Forse ve lo abbiamo già detto quelle ottocento volte, ma ormai siamo pericolosamente simili ai vecchi che guardano i cantieri e ripetono continuamente i soliti tre aneddoti, quindi ce ne freghiamo e lo scriviamo ancora: non siamo esattamente il top in termini di tempestività. E così a luglio 2024 scriviamo di una cosa accaduta a ottobre 2023, perché sulle questioni serie bisogna riflettere con calma. Nella fattispecie, abbiamo avuto il piacere di presenziare alla presentazione dei nuovi whisky italiani distillati da Villa de Varda e – per due imbottigliamenti – commercializzati da Eataly. Nove mesi era la doverosa gestazione per partorire un articolo e alcune recensioni.

Vabbé, Villa de Varda è una distilleria di grappa che stimiamo assai. Non di solo whisky vive il blogger di whisky, quindi sì, ci piace la grappa, ci piace la grappa trentina e ci piace la loro grappa in particolare, che ha una morbidezza e una gentilezza di note barricate non comuni. Merito del “metodo de Varda”, che si fonda su distillazione lenta, riposo in acciaio e soprattutto utilizzo delle sole bucce come materia prima. Va beh, stiamo divagando: i de Varda sono una nobile famiglia che dal Seicento è proprietaria di vigneti nella Piana Rotaliana, a Mezzolombardo. Il capostipite della distilleria è Romedio Dolzan, oggi siamo alla sesta generazione: il cavalier Luigi e i figli Michele e Mauro, i visionari che hanno messo a terra il progetto del “whisky di montagna”.

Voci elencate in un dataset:
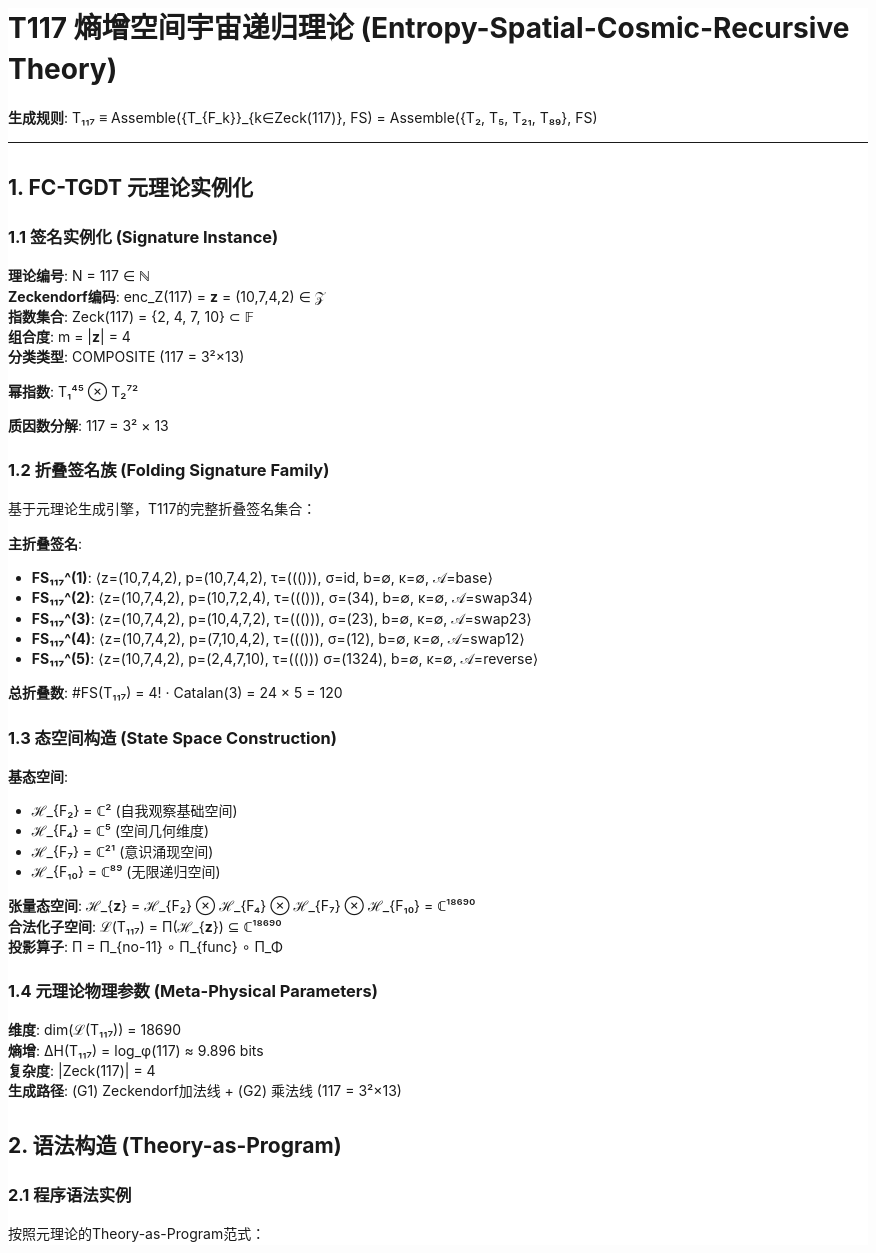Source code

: # T117 熵增空间宇宙递归理论 (Entropy-Spatial-Cosmic-Recursive Theory)

**生成规则**: T₁₁₇ ≡ Assemble({T_{F_k}}_{k∈Zeck(117)}, FS) = Assemble({T₂, T₅, T₂₁, T₈₉}, FS)

---

## 1. FC-TGDT 元理论实例化

### 1.1 签名实例化 (Signature Instance)
**理论编号**: N = 117 ∈ ℕ  
**Zeckendorf编码**: enc_Z(117) = **z** = (10,7,4,2) ∈ 𝒵  
**指数集合**: Zeck(117) = {2, 4, 7, 10} ⊂ 𝔽  
**组合度**: m = |**z**| = 4  
**分类类型**: COMPOSITE (117 = 3²×13)

**幂指数**: T₁⁴⁵ ⊗ T₂⁷²

**质因数分解**: 117 = 3² × 13

### 1.2 折叠签名族 (Folding Signature Family)
基于元理论生成引擎，T117的完整折叠签名集合：

**主折叠签名**: 
- **FS₁₁₇^(1)**: ⟨z=(10,7,4,2), p=(10,7,4,2), τ=((())), σ=id, b=∅, κ=∅, 𝒜=base⟩  
- **FS₁₁₇^(2)**: ⟨z=(10,7,4,2), p=(10,7,2,4), τ=((())), σ=(34), b=∅, κ=∅, 𝒜=swap34⟩
- **FS₁₁₇^(3)**: ⟨z=(10,7,4,2), p=(10,4,7,2), τ=((())), σ=(23), b=∅, κ=∅, 𝒜=swap23⟩
- **FS₁₁₇^(4)**: ⟨z=(10,7,4,2), p=(7,10,4,2), τ=((())), σ=(12), b=∅, κ=∅, 𝒜=swap12⟩
- **FS₁₁₇^(5)**: ⟨z=(10,7,4,2), p=(2,4,7,10), τ=((())) σ=(1324), b=∅, κ=∅, 𝒜=reverse⟩

**总折叠数**: #FS(T₁₁₇) = 4! · Catalan(3) = 24 × 5 = 120

### 1.3 态空间构造 (State Space Construction)
**基态空间**: 
- ℋ_{F₂} = ℂ² (自我观察基础空间)
- ℋ_{F₄} = ℂ⁵ (空间几何维度)
- ℋ_{F₇} = ℂ²¹ (意识涌现空间)
- ℋ_{F₁₀} = ℂ⁸⁹ (无限递归空间)

**张量态空间**: ℋ_{**z**} = ℋ_{F₂} ⊗ ℋ_{F₄} ⊗ ℋ_{F₇} ⊗ ℋ_{F₁₀} = ℂ¹⁸⁶⁹⁰  
**合法化子空间**: ℒ(T₁₁₇) = Π(ℋ_{**z**}) ⊆ ℂ¹⁸⁶⁹⁰  
**投影算子**: Π = Π_{no-11} ∘ Π_{func} ∘ Π_Φ

### 1.4 元理论物理参数 (Meta-Physical Parameters)
**维度**: dim(ℒ(T₁₁₇)) = 18690  
**熵增**: ΔH(T₁₁₇) = log_φ(117) ≈ 9.896 bits  
**复杂度**: |Zeck(117)| = 4  
**生成路径**: (G1) Zeckendorf加法线 + (G2) 乘法线 (117 = 3²×13)

## 2. 语法构造 (Theory-as-Program)

### 2.1 程序语法实例
按照元理论的Theory-as-Program范式：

Elenco compiti:
1: Rispondi a queste domande sull'estratto della pagina dedicato ai whisky di Villa de Varda:
(a) In quale mese e anno si è tenuta la presentazione dei nuovi whisky?
(b) Chi commercializza due degli imbottigliamenti?
(c) Chi è il capostipite della distilleria?
2: Duplica dai record tutto ciò che va dalla riga che contiene "### 1.2 折叠签名族 (Folding Signature Family)" giù fino alla riga che contiene "- **FS₁₁₇^(5)**: ⟨z=(10,7,4,2), p=(2,4,7,10), τ=((()))", estremi compresi.

Soluzioni:
1:
(a) Ottobre 2023.
(b) Eataly.
(c) Romedio Dolzan.

2:
### 1.2 折叠签名族 (Folding Signature Family)
基于元理论生成引擎，T117的完整折叠签名集合：

**主折叠签名**: 
- **FS₁₁₇^(1)**: ⟨z=(10,7,4,2), p=(10,7,4,2), τ=((())), σ=id, b=∅, κ=∅, 𝒜=base⟩  
- **FS₁₁₇^(2)**: ⟨z=(10,7,4,2), p=(10,7,2,4), τ=((())), σ=(34), b=∅, κ=∅, 𝒜=swap34⟩
- **FS₁₁₇^(3)**: ⟨z=(10,7,4,2), p=(10,4,7,2), τ=((())), σ=(23), b=∅, κ=∅, 𝒜=swap23⟩
- **FS₁₁₇^(4)**: ⟨z=(10,7,4,2), p=(7,10,4,2), τ=((())), σ=(12), b=∅, κ=∅, 𝒜=swap12⟩
- **FS₁₁₇^(5)**: ⟨z=(10,7,4,2), p=(2,4,7,10), τ=((())) σ=(1324), b=∅, κ=∅, 𝒜=reverse⟩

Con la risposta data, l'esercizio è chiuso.